Le thème de l’amour était déjà présent dans Le Cloître des Vanités. Le traitement qu’en faisait alors Manon Segur m’avait fait plaisir : renoncement à l’envie de posséder l’autre, bienveillance, altruisme… Les personnages apprenaient beaucoup de ce sentiment. Ils en tiraient des enseignements qui les faisaient grandir. Dans L’Étreinte du roncier, c’est aussi le cas. L’amour, romantique ou non, y est pluriel, complexe et, il faut le dire, sacrément beau. Passée une ligne du chapitre 1 qui m’a un peu effrayé, où on se retrouvait sur le versant possessif du sentiment, j’ai pu en lire des choses qui m’ont bien davantage parlé. Le fait qu’aimer une personne n’efface rien des anciennes relations. Le fait qu’on puisse aimer quelqu’un-e d’autre qu’un être qui nous serait destiné, une “âme-sœur”. Tout ce que ces “révélations” (et d’autres), si je puis dire, peuvent nous apprendre.

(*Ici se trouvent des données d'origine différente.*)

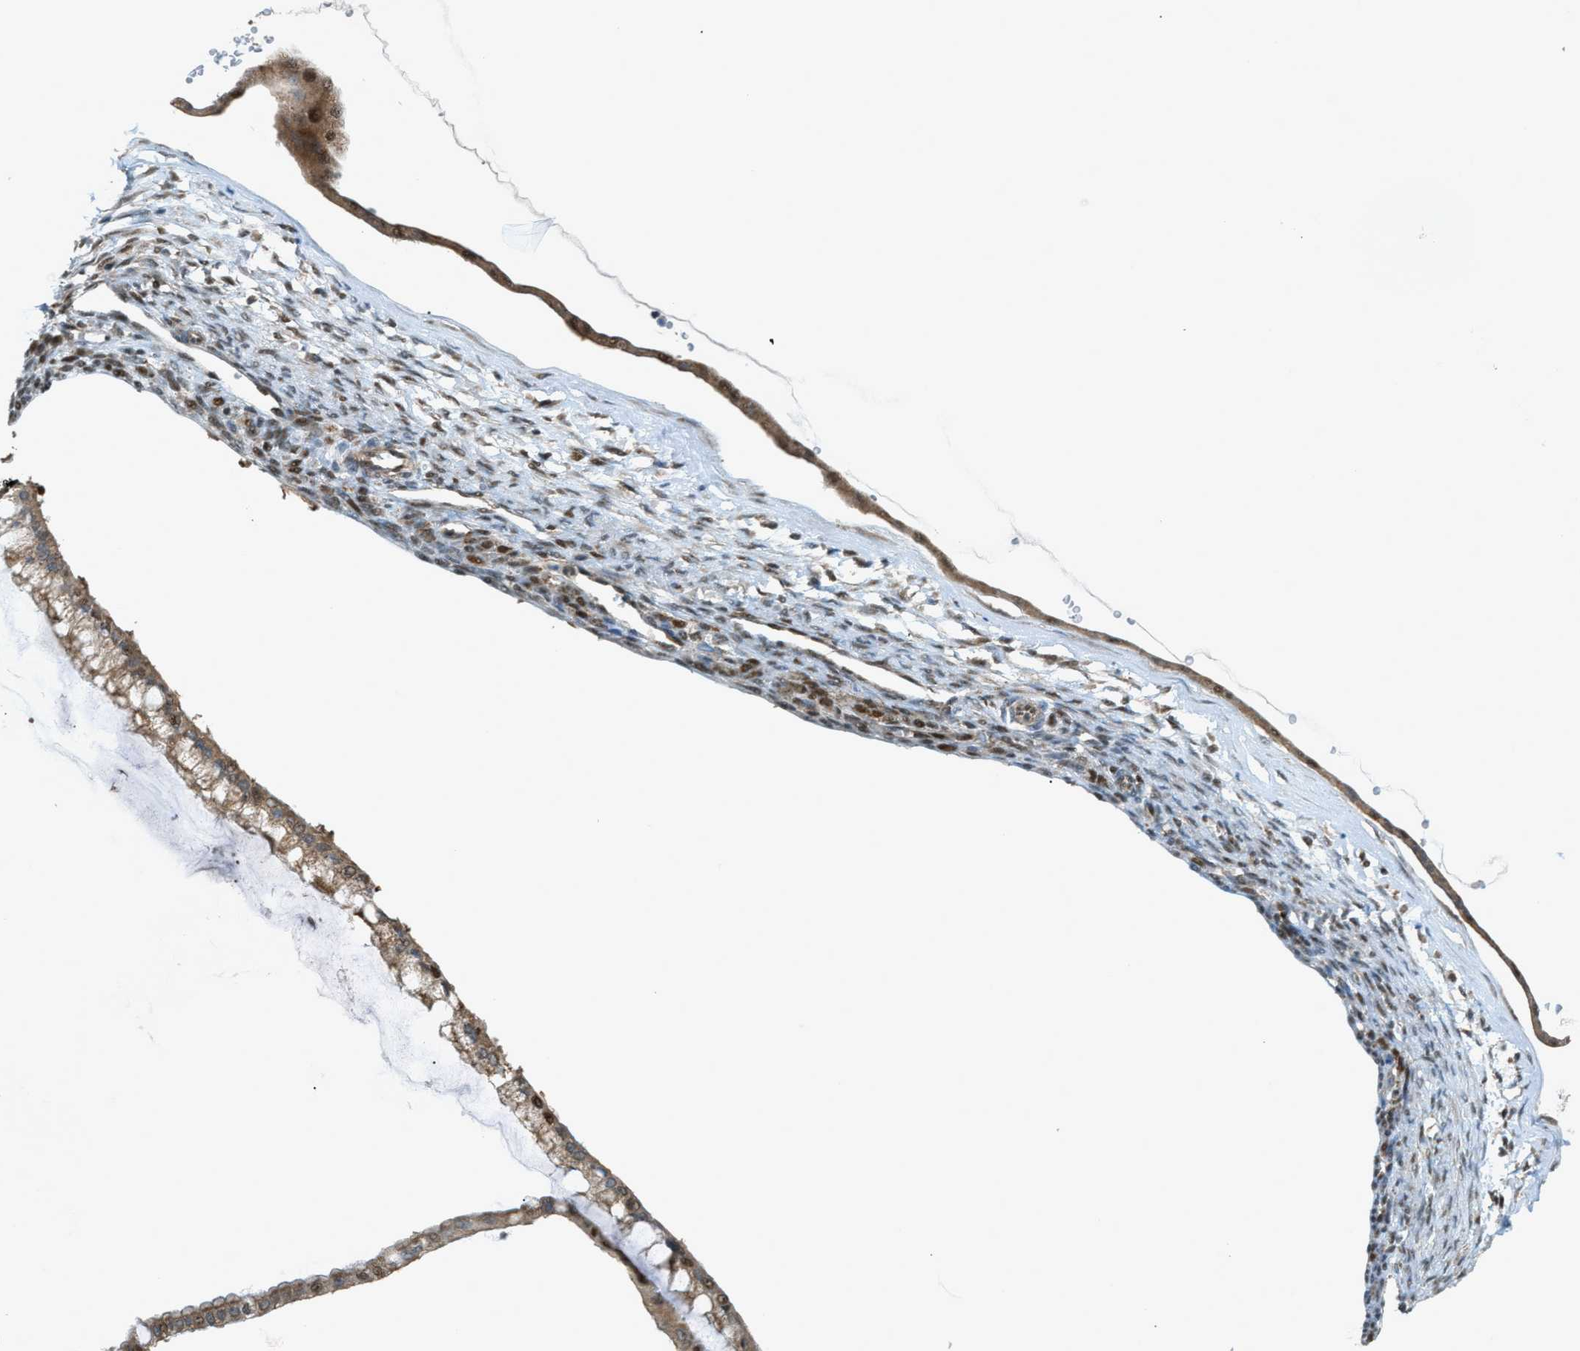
{"staining": {"intensity": "moderate", "quantity": ">75%", "location": "cytoplasmic/membranous,nuclear"}, "tissue": "ovarian cancer", "cell_type": "Tumor cells", "image_type": "cancer", "snomed": [{"axis": "morphology", "description": "Cystadenocarcinoma, mucinous, NOS"}, {"axis": "topography", "description": "Ovary"}], "caption": "Protein staining of ovarian cancer (mucinous cystadenocarcinoma) tissue displays moderate cytoplasmic/membranous and nuclear expression in about >75% of tumor cells.", "gene": "CCDC186", "patient": {"sex": "female", "age": 73}}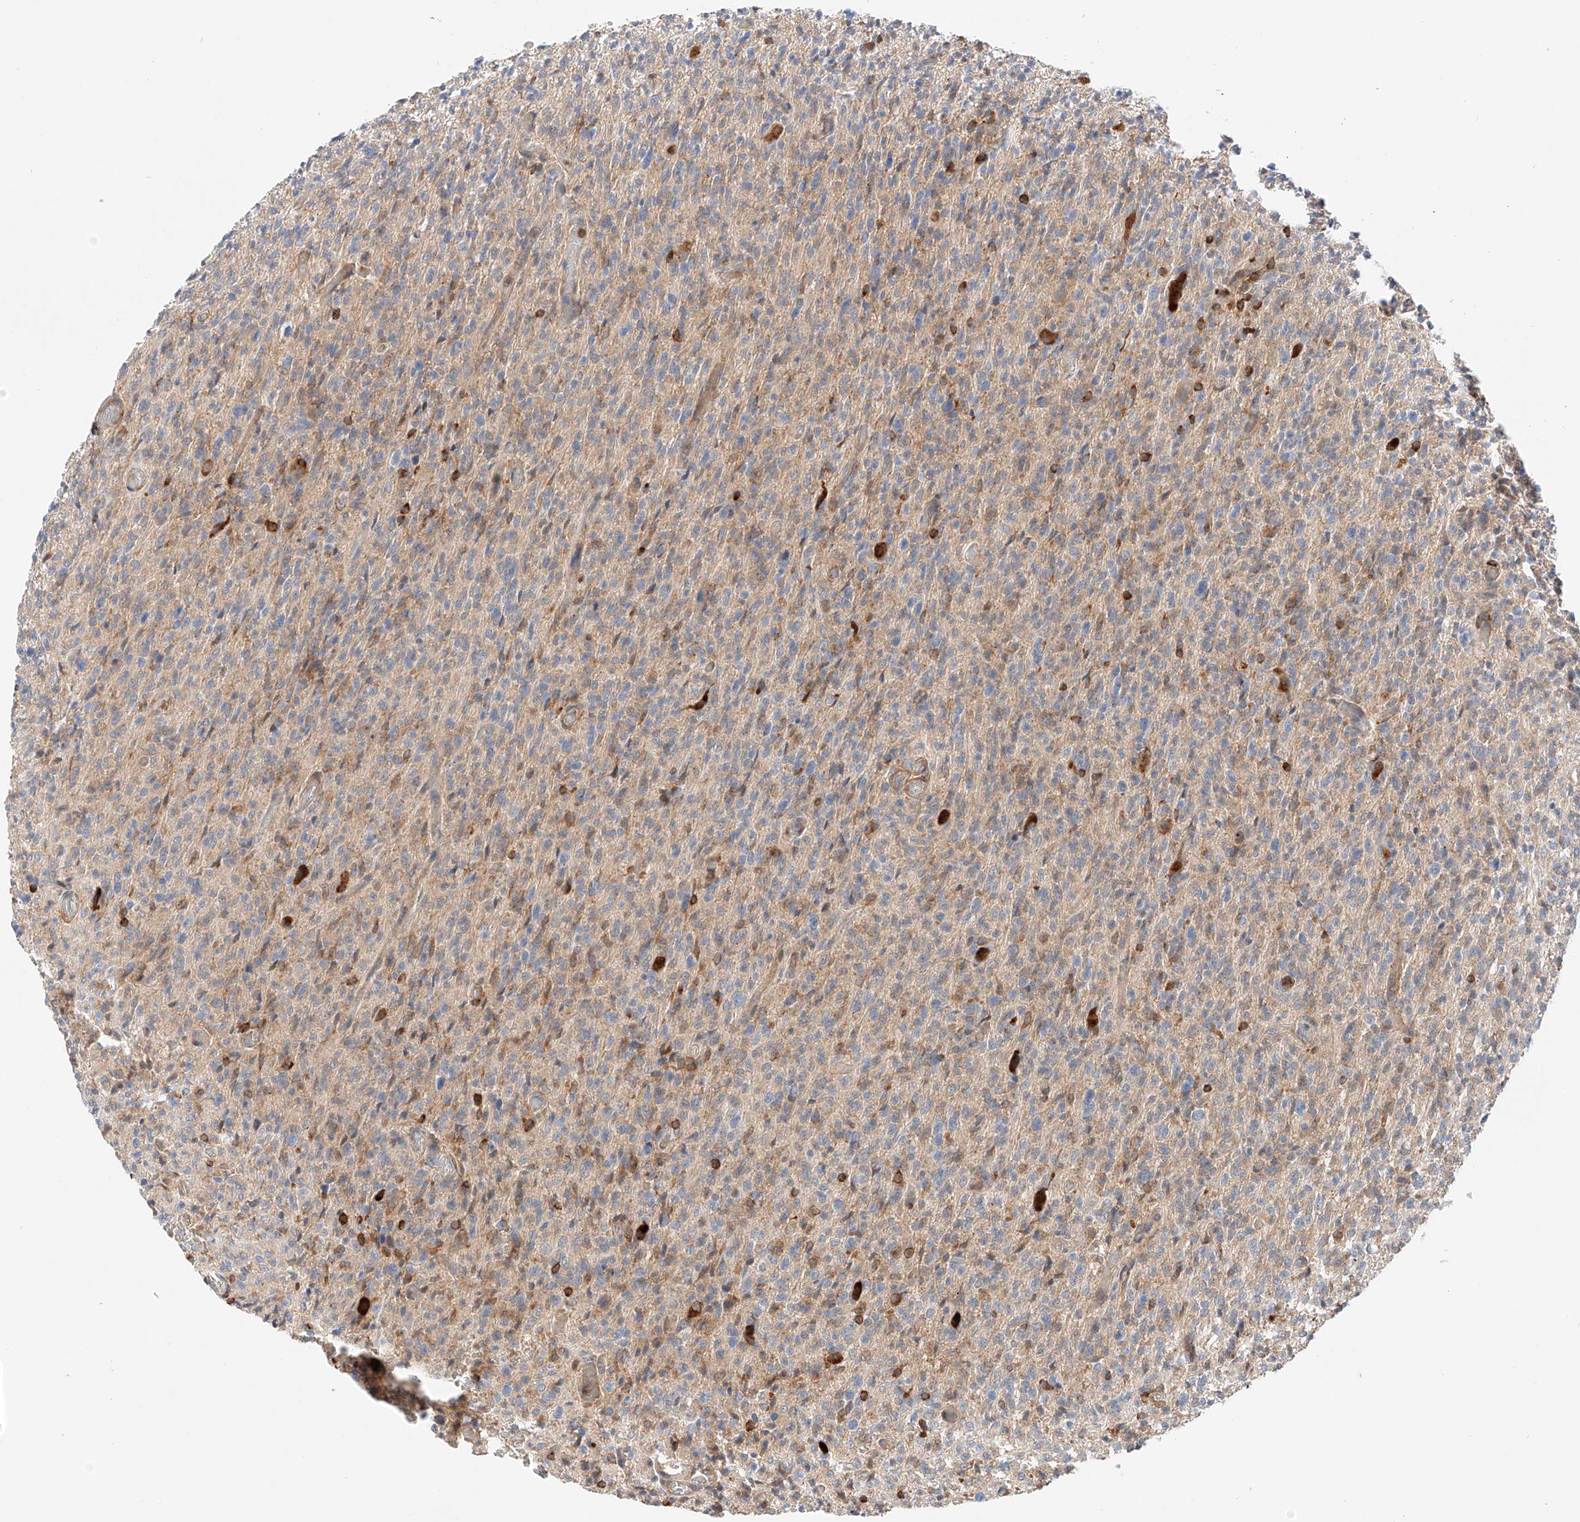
{"staining": {"intensity": "weak", "quantity": "<25%", "location": "cytoplasmic/membranous"}, "tissue": "glioma", "cell_type": "Tumor cells", "image_type": "cancer", "snomed": [{"axis": "morphology", "description": "Glioma, malignant, High grade"}, {"axis": "topography", "description": "Brain"}], "caption": "Immunohistochemical staining of malignant high-grade glioma displays no significant staining in tumor cells.", "gene": "MFN2", "patient": {"sex": "female", "age": 57}}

Ça, c’est pour ce qui m’a ému. Mais on peut aussi parler de la façon dont l’autrice parvient à nous perdre dans les méandres de l’esprit de son héroïne. La deuxième partie de L’Étreinte du roncier est, en ce sens, très perturbante. Célia nous décrit son rêve, ou sa réalité, sensation par sensation, impression par impression. On voit défiler des plans, des ressentis en parvenant à peine à poser le doigt dessus. Finalement, on n’a pas d’autre choix que de se laisser porter afin de voir où l’histoire veut en venir. Que l’autrice d’un livre fasse suffisamment confiance à son lectorat pour ne pas toujours le prendre par la main, ça me plaît ! Mais ça divisera, et c’est tout à fait normal. Dans tous les cas, Manon Segur sait ce qu’elle fait, et ça fonctionne pour moi.

Je vais dire quelque chose qui va sonner cliché, mais je vais le dire quand même ! Le style de L’Étreinte du roncier a évidemment un côté “vieilli”, qui manquera peut-être de modernité pour une part du lectorat. Mais le fond, moderne, il l’est souvent ! Parfois un peu trop, parfois maladroitement (je pense au début du chapitre 13 qui trébuche un chouïa dans son propos, mais certainement pas à la représentation queer par exemple, qui n’a rien d’anachronique, merci à vous). Bien sûr, je pense à ce que L’Étreinte du roncier nous dit de l’amour. Et une fois encore, c’est quelque chose que j’aime beaucoup chez Manon Segur. Cette capacité à placer dans un contexte ancien ce qui nous parle, à notre époque… et aurait probablement parlé à l’ancienne aussi, mine de rien !

Je conclurai cette chronique sur une note un peu triste. En effet, à l’heure actuelle, L’Étreinte du roncier est indisponible à la vente. Il cherche une nouvelle maison d’édition depuis la fermeture de Crin de Chimère. Alors si vous l’avez aimé, ou si cet article vous a donné envie, faites passer le mot, de toute urgence. Ce roman mérite sa deuxième chance, de même que son grand frère, Le Cloître des Vanités.